Ma, He Sold Me for a Few Cigarettes: A Memoir of Dublin in the 1950s
“. . . a difficult, painful, and at times almost unbearable read. Yet this memoir should be widely read and discussed . . .”
Martha Long’s Ma, He Sold Me for a Few Cigarettes is the first in her series of five memoirs and covers her life from age 4 through age 11 in 1950s Dublin, Ireland.
This harrowing memoir chronicles the horrific and systemic sexual and physical abuses Martha Long suffered, ordeals largely perpetrated by her stepfather, Jackser—a cruel and vicious alcoholic enabled by Martha’s mother and by a church and society that for the most part looked the other way.

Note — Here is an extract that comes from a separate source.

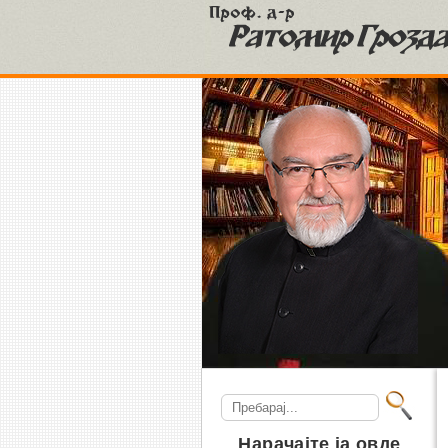
S
Search
for:
Нарачајте ја овде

We were on our way back up Summerhill when suddenly I got an awful blow tha sent me flyin out onta the road an nearly under a car. I didn’t know wha hit me until Jackser picked me up by me neck an kicked me back onta the footpath. I didn’t get time te get me wind back before he had me offa the ground again an was shakin me. ‘I told ye! I told ye!’ he said as he boxed me. ‘Not te leave the child alone. Ye were told te mind the pram.’ I was convulsin up an down, me whole body was shakin, an great sobs were comin outa me. Loads a people were aroun, but nobody bothered te interfere. He kicked me again, sendin me flyin te the ground, an roared, ‘Get up!’ Get movin, cos I’m goin te kick ye all the way back te tha pram.’
Ms. Long’s memoir is particularly admirable for the great compassion and perspective it demonstrates. The author devotes much space in the work to fully fleshing out Jackser and her mother, sympathetically showing them to be terribly flawed, co-dependent, and very human, themselves both victims of inconceivable abuses.
Ma, He Sold Me for a Few Cigarettes also goes beyond seeking sympathy for its author and forcing the reader to witness catastrophic misery and trauma, instead memorializing the amazing spirit of a little girl and ultimately the human spirit.
So now I know not everyone is like Jackser. Ye’re not supposed to go mad an hurt people. An not everyone is like me ma. Other mammies don’t let other people hurt their childre. I’ll never copy Jackser again. An I’ll never be like me ma. I’ll be somebody when I grow up. People will respect me.
Overall, the book would have benefitted from more stringent editing. The consistent use of working class Dublin colloquialism versus using the dialect only in dialogue might grate and runs the risk of making the work less accessible. There’s also repetition and redundancy throughout, and haters of the exclamation point will feel perturbed by its overuse.
That said, the fierce heart of this work and its writer beats out any issues around craft.
From close to the memoir’s end:
It’s dawnin on me, I’ve been robbed! I was believing I had a mammy. An Jackser was a man, an they were in charge. But they’re nothing. I’ve een rearin me fuckin self. An now they’re goin home, an I’m goin te be locked up! Well tha’s it! I’m finished wit them. And when I’m sixteen, I’ll make me own way in the world, an I won’t ask anyone fer anything. An no one will ever tell me wha te do. I’ll take orders from no one. An it would be a very brave man tha would lay a hand on me, cos he’s goin te fuckin lose it. I’m no Sally! [Martha Long’s mother]
Ma, He Sold Me for a Few Cigarettes is a difficult, painful, and at times almost unbearable read. Yet this memoir should be widely read and discussed at length so that we may discover the worst and the best of ourselves. So that we may be called to action and play whatever part we can in ending these inconceivable but very real crimes against children and humanity everywhere.
At almost 500 pages, this devastating memoir propels readers to the end by implicitly posing one burning question: How did Martha Long survive such unimaginable betrayal, injury, and suffering?
The answer is like the fuse burning up and the dynamite going off: Despite the agony, survivors know at the deepest level within their souls that they were born to live out better destinies.